Title: Adaptive Real-time Monitoring
Author: Alberto Gonzalez
e-mail: gonzalez@kth.se
Partner: KTH
Supervisor: Rolf Stadler
Committee:
Year of start: 2002
Year of end: 2008
Funding institution: EU Ambient Networks Project
We pursue a design that enables a large set of nodes in a networked environment to achieve a goal through cooperation. Given a goal, the nodes must determine and execute the appropriate actions (considering their capabilities) that lead them to the achievement of their goal. The design must be adaptive, controllable, and have low and controllable computational overhead. Adaptability means that the design must be able to react to changes in networking conditions so that, despite these changes, it achieves its goal. Control is a must in every management system. While the node must be autonomous in its decision-making process, the administrator must have the capacity to guide or control its behavior. The administrator must be allowed to set limits to the node behavior. This control can be expressed as a set of forbidden actions and/or forbidden states. In order to be practically feasible, the computational cost of the design must be low and controllable. Low cost is a must for real-time management. It is crucial for achieving timely adaptability. Controllability permits vendors to bound the processing resources required by management tasks running on their devices. A key aspect is the coordination among nodes. If the nodes do not coordinate their actions appropriately, it might be impossible to achieve the goal. For instance, two uncoordinated nodes may perform opposed actions that cancel each other. Another example is an erratic node jeopardizing the goal achievement. Our research has been centered in the context of continuous monitoring of large-scale networks. Specifically, on the monitoring of network-wide metrics computed from device counters using aggregation functions, such as SUM, AVERAGE and MAX. Examples of such metrics include the total number of VoIP flows and the maximum link utilization in a network domain.

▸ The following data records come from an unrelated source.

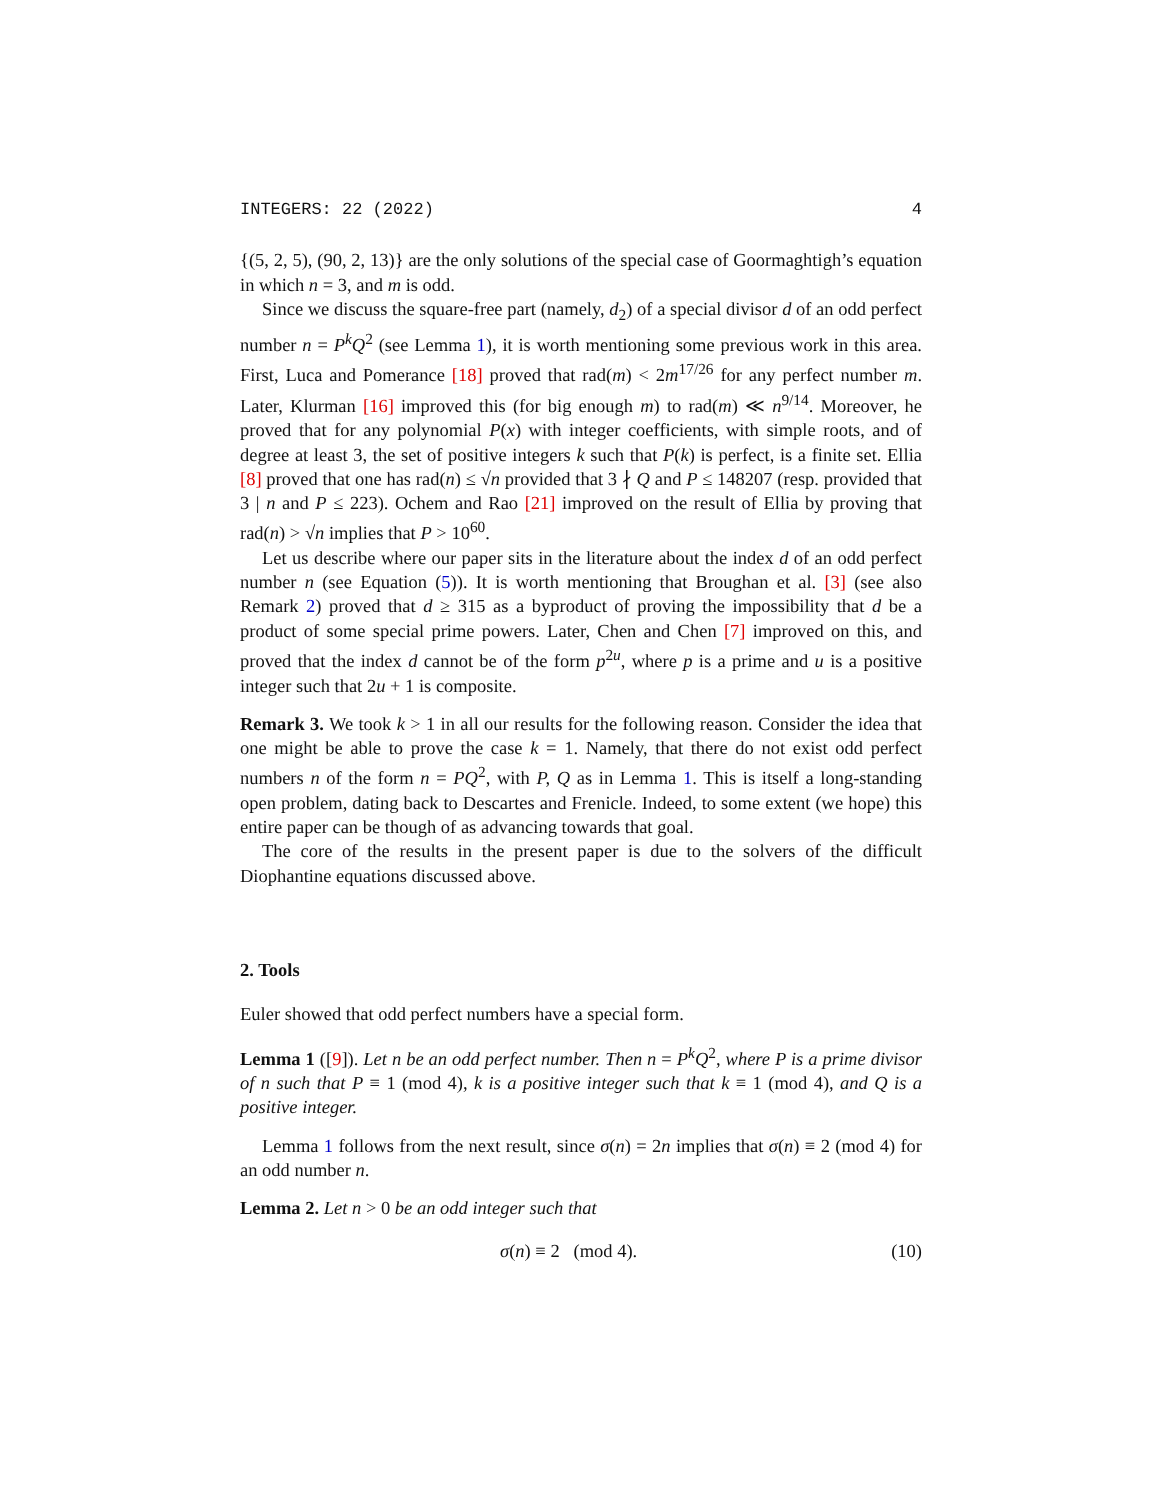INTEGERS: 22 (2022) 4
{(5, 2, 5), (90, 2, 13)} are the only solutions of the special case of Goormaghtigh’s equation in which n = 3, and m is odd.
Since we discuss the square-free part (namely, d<sub>2</sub>) of a special divisor d of an odd perfect number n = P<sup>k</sup>Q<sup>2</sup> (see Lemma 1), it is worth mentioning some previous work in this area. First, Luca and Pomerance [18] proved that rad(m) < 2m<sup>17/26</sup> for any perfect number m. Later, Klurman [16] improved this (for big enough m) to rad(m) ≪ n<sup>9/14</sup>. Moreover, he proved that for any polynomial P(x) with integer coefficients, with simple roots, and of degree at least 3, the set of positive integers k such that P(k) is perfect, is a finite set. Ellia [8] proved that one has rad(n) ≤ √n provided that 3 ∤ Q and P ≤ 148207 (resp. provided that 3 | n and P ≤ 223). Ochem and Rao [21] improved on the result of Ellia by proving that rad(n) > √n implies that P > 10<sup>60</sup>.
Let us describe where our paper sits in the literature about the index d of an odd perfect number n (see Equation (5)). It is worth mentioning that Broughan et al. [3] (see also Remark 2) proved that d ≥ 315 as a byproduct of proving the impossibility that d be a product of some special prime powers. Later, Chen and Chen [7] improved on this, and proved that the index d cannot be of the form p<sup>2u</sup>, where p is a prime and u is a positive integer such that 2u + 1 is composite.
Remark 3. We took k > 1 in all our results for the following reason. Consider the idea that one might be able to prove the case k = 1. Namely, that there do not exist odd perfect numbers n of the form n = PQ<sup>2</sup>, with P, Q as in Lemma 1. This is itself a long-standing open problem, dating back to Descartes and Frenicle. Indeed, to some extent (we hope) this entire paper can be though of as advancing towards that goal.
The core of the results in the present paper is due to the solvers of the difficult Diophantine equations discussed above.
2. Tools
Euler showed that odd perfect numbers have a special form.
Lemma 1 ([9]). Let n be an odd perfect number. Then n = P<sup>k</sup>Q<sup>2</sup>, where P is a prime divisor of n such that P ≡ 1 (mod 4), k is a positive integer such that k ≡ 1 (mod 4), and Q is a positive integer.
Lemma 1 follows from the next result, since σ(n) = 2n implies that σ(n) ≡ 2 (mod 4) for an odd number n.
Lemma 2. Let n > 0 be an odd integer such that
σ(n) ≡ 2 (mod 4). (10)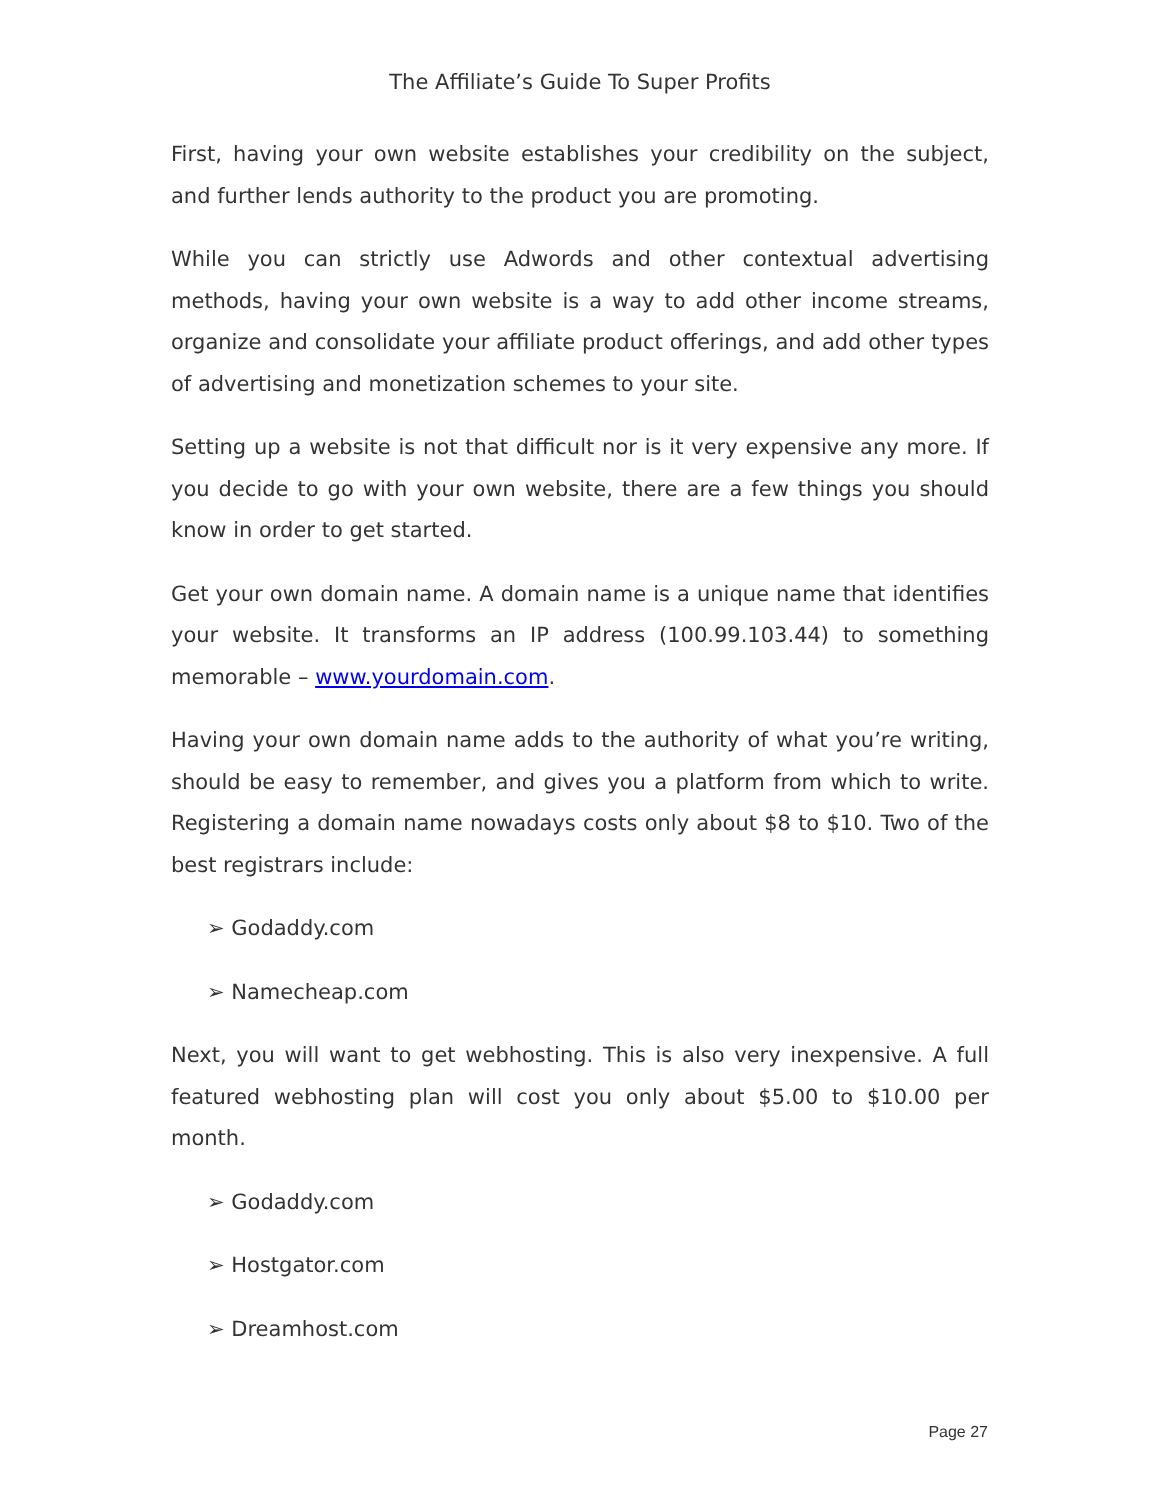The Affiliate’s Guide To Super Profits
First, having your own website establishes your credibility on the subject, and further lends authority to the product you are promoting.
While you can strictly use Adwords and other contextual advertising methods, having your own website is a way to add other income streams, organize and consolidate your affiliate product offerings, and add other types of advertising and monetization schemes to your site.
Setting up a website is not that difficult nor is it very expensive any more. If you decide to go with your own website, there are a few things you should know in order to get started.
Get your own domain name. A domain name is a unique name that identifies your website. It transforms an IP address (100.99.103.44) to something memorable – www.yourdomain.com.
Having your own domain name adds to the authority of what you’re writing, should be easy to remember, and gives you a platform from which to write. Registering a domain name nowadays costs only about $8 to $10. Two of the best registrars include:
➢ Godaddy.com
➢ Namecheap.com
Next, you will want to get webhosting. This is also very inexpensive. A full featured webhosting plan will cost you only about $5.00 to $10.00 per month.
➢ Godaddy.com
➢ Hostgator.com
➢ Dreamhost.com
Page 27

We present A-GAP, a novel protocol for continuous monitoring of network state variables, which aims at achieving a given monitoring accuracy with minimal overhead. Network state variables are computed from device counters using aggregation functions, such as SUM, AVERAGE and MAX. The accuracy objective is expressed as the average estimation error. A-GAP is decentralized and asynchronous to achieve robustness and scalability. It executes on an overlay that interconnects management processes on the devices. On this overlay, the protocol maintains a spanning tree and updates the network state variables through incremental aggregation. It dynamically configures local filters that control whether an update is sent towards the root of the tree. We evaluate A-GAP through simulation using real traces and two different types of topologies of up to 650 nodes. The results show that we can effectively control the trade-off between accuracy and protocol overhead, and that the overhead can be reduced by almost two orders of magnitude for allowing small errors. The protocol quickly adapts to a node failure and exhibits short spikes in the estimation error for a fraction of a second. Lastly, it can provide an accurate estimate of the error distribution in real-time.